Le Liban connaît ces derniers jours une vaste secousse dans le secteur de l’eau potable embouteillée, à la suite d’événements qui ont remis sur le devant de la scène la question de la sécurité et de la qualité de l’eau, dans un pays où la surveillance sanitaire reste défaillante.
Ces derniers jours, des dizaines de petites stations de remplissage d’eau à travers le pays ont fermé leurs portes, beaucoup ayant volontairement cessé leurs activités pour éviter des poursuites judiciaires, dans le sillage de ce qui est désormais appelé l’affaire de l’eau de Tannourine.
L’incident n’est pas passé inaperçu. Il a poussé de nombreux propriétaires d’installations clandestines et non autorisées à suspendre leurs activités par crainte de poursuites ou de fermeture forcée. Selon une source sécuritaire, « un très grand nombre de petites entreprises qui remplissent des bonbonnes d’eau pour les ménages sans marque déposée ni enregistrement officiel — souvent à partir de dépôts ne dépassant pas 200 mètres carrés — ont fermé d’elles-mêmes, par peur des inspections, et non à cause d’une campagne directe ».
La même source ajoute que même les établissements autorisés ne respectent pas tous les normes sanitaires. « La plupart travaillent de manière aléatoire, sans maintenance régulière des équipements ni stérilisation systématique des bonbonnes. Ils pratiquent des prix très compétitifs, au point de reléguer la qualité au dernier plan », précise-t-elle.
Des leçons venues de l’étranger
L’affaire de Tannourine n’est pas la première du genre dans le monde. En France, en 1990, la célèbre marque d’eau minérale Perrier a été frappée d’un scandale majeur après la découverte de traces de benzène dans certaines bouteilles distribuées sur les marchés américain et européen.
Sous la pression médiatique, l’entreprise avait alors pris une décision sans précédent dans l’histoire de l’industrie alimentaire : rappeler et détruire plus de 160 millions de bouteilles à travers le monde. Même si la contamination ne représentait pas un risque sanitaire grave, ce geste radical avait renforcé la crédibilité de la marque et servi de modèle sur la manière de gérer une crise de sécurité alimentaire.

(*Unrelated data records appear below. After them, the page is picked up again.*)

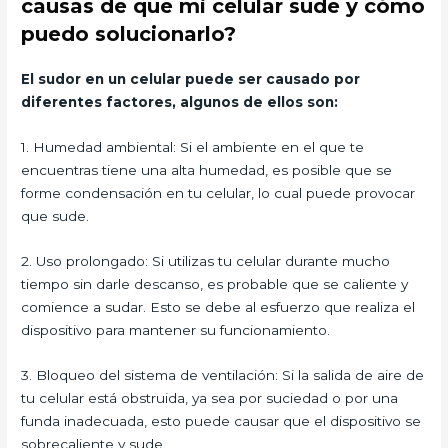
causas de que mi celular sude y cómo
puedo solucionarlo?
El sudor en un celular puede ser causado por
diferentes factores, algunos de ellos son:
1. Humedad ambiental: Si el ambiente en el que te
encuentras tiene una alta humedad, es posible que se
forme condensación en tu celular, lo cual puede provocar
que sude.
2. Uso prolongado: Si utilizas tu celular durante mucho
tiempo sin darle descanso, es probable que se caliente y
comience a sudar. Esto se debe al esfuerzo que realiza el
dispositivo para mantener su funcionamiento.
3. Bloqueo del sistema de ventilación: Si la salida de aire de
tu celular está obstruida, ya sea por suciedad o por una
funda inadecuada, esto puede causar que el dispositivo se
sobrecaliente y sude.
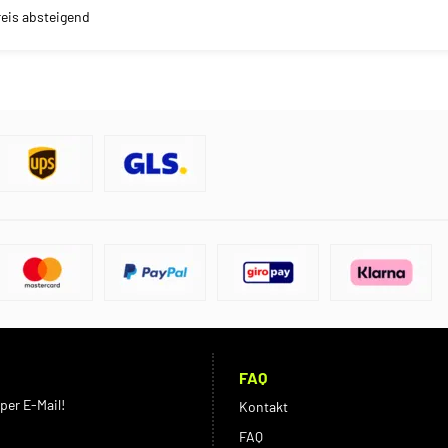
reis absteigend
FAQ
per E-Mail!
Kontakt
FAQ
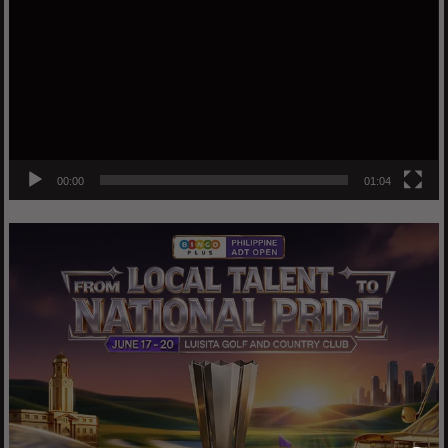
00:00
01:04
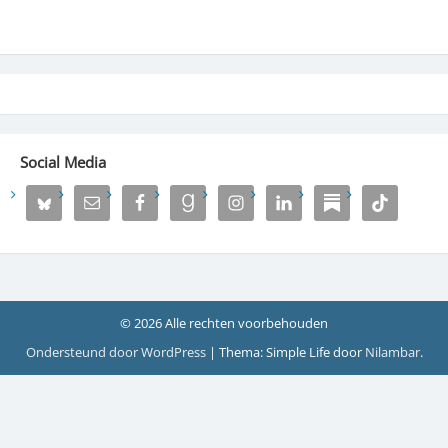
Social Media
© 2026 Alle rechten voorbehouden
Ondersteund door WordPress
|
Thema: Simple Life door
Nilambar
.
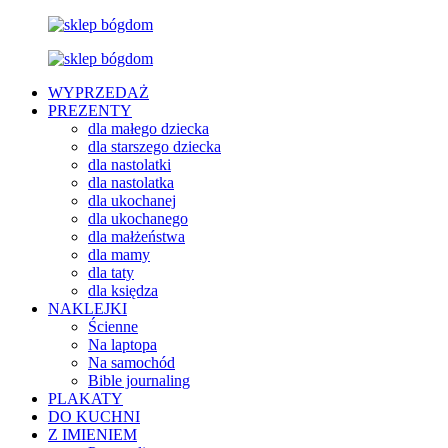
WYPRZEDAŻ
PREZENTY
dla małego dziecka
dla starszego dziecka
dla nastolatki
dla nastolatka
dla ukochanej
dla ukochanego
dla małżeństwa
dla mamy
dla taty
dla księdza
NAKLEJKI
Ścienne
Na laptopa
Na samochód
Bible journaling
PLAKATY
DO KUCHNI
Z IMIENIEM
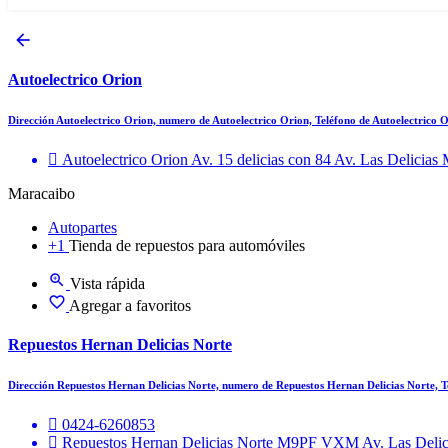
Autoelectrico Orion
Dirección Autoelectrico Orion, numero de Autoelectrico Orion, Teléfono de Autoelectrico 
Autoelectrico Orion Av. 15 delicias con 84 Av. Las Delicias
Maracaibo
Autopartes
+1
Tienda de repuestos para automóviles
Vista rápida
Agregar a favoritos
Repuestos Hernan Delicias Norte
Dirección Repuestos Hernan Delicias Norte, numero de Repuestos Hernan Delicias Norte, 
0424-6260853
Repuestos Hernan Delicias Norte M9PF VXM Av. Las Delic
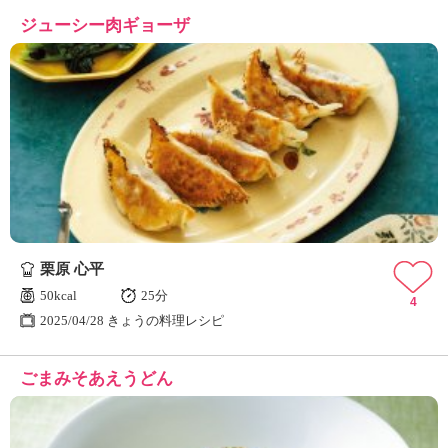
ジューシー肉ギョーザ
栗原 心平
50kcal
25分
4
2025/04/28 きょうの料理レシピ
ごまみそあえうどん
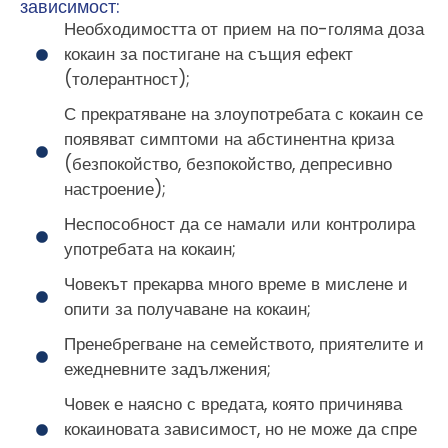
зависимост:
Необходимостта от прием на по-голяма доза
кокаин за постигане на същия ефект
(толерантност);
С прекратяване на злоупотребата с кокаин се
появяват симптоми на абстинентна криза
(безпокойство, безпокойство, депресивно
настроение);
Неспособност да се намали или контролира
употребата на кокаин;
Човекът прекарва много време в мислене и
опити за получаване на кокаин;
Пренебрегване на семейството, приятелите и
ежедневните задължения;
Човек е наясно с вредата, която причинява
кокаиновата зависимост, но не може да спре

L’an dernier encore, Perrier a été confrontée à un nouveau scandale après la découverte de traces fécales dans ses eaux, l’obligeant à détruire à nouveau des quantités massives de bouteilles.
D’autres pays ont connu des crises similaires, comme aux États-Unis où la présence de bactéries E. coli dans certaines marques d’eau embouteillée avait poussé les entreprises à renforcer leurs contrôles internes et à créer des laboratoires dédiés pour assurer un suivi quotidien de la qualité.
L’expert en sécurité alimentaire, le Dr Georges Haddad, explique : « Ce qui s’est produit au Liban ressemble beaucoup aux crises qu’ont connues d’autres pays. La différence, c’est que les nations développées disposent d’agences de régulation indépendantes et réactives, alors qu’au Liban, l’action ne vient qu’après la catastrophe. »
Et d’ajouter : « L’incident de Tannourine a servi de signal d’alarme. Il a montré que plus de 60 % des stations de remplissage d’eau fonctionnent en dehors du cadre légal, profitant de l’absence de contrôle et de la pénurie d’eau publique. Les citoyens se retrouvent ainsi contraints d’acheter une eau dont ils ignorent la provenance et la sécurité. »
Pour Haddad, la solution ne se limite pas aux fermetures et aux poursuites, mais suppose le lancement d’un plan national de régulation du secteur : « Il faut commencer par recenser toutes les stations, définir leurs emplacements et les obliger à obtenir des licences sanitaires et environnementales renouvelées chaque année, avec des analyses mensuelles obligatoires réalisées par des laboratoires officiels agréés. »
De la crise à la réforme
Le scandale de Tannourine pourrait marquer le début d’une véritable réforme du secteur de l’eau au Liban, un secteur vital lié directement à la santé publique. La vague de fermetures a révélé une réalité préoccupante qui nécessite une organisation rigoureuse plutôt que des réactions ponctuelles.
Si la découverte de quelques bonbonnes contaminées dans une région du Nord a suffi à semer la panique, la solution durable passe par la mise en place d’un système de contrôle permanent garantissant que chaque goutte d’eau consommée par les Libanais soit saine — tant sur le plan sanitaire que légal.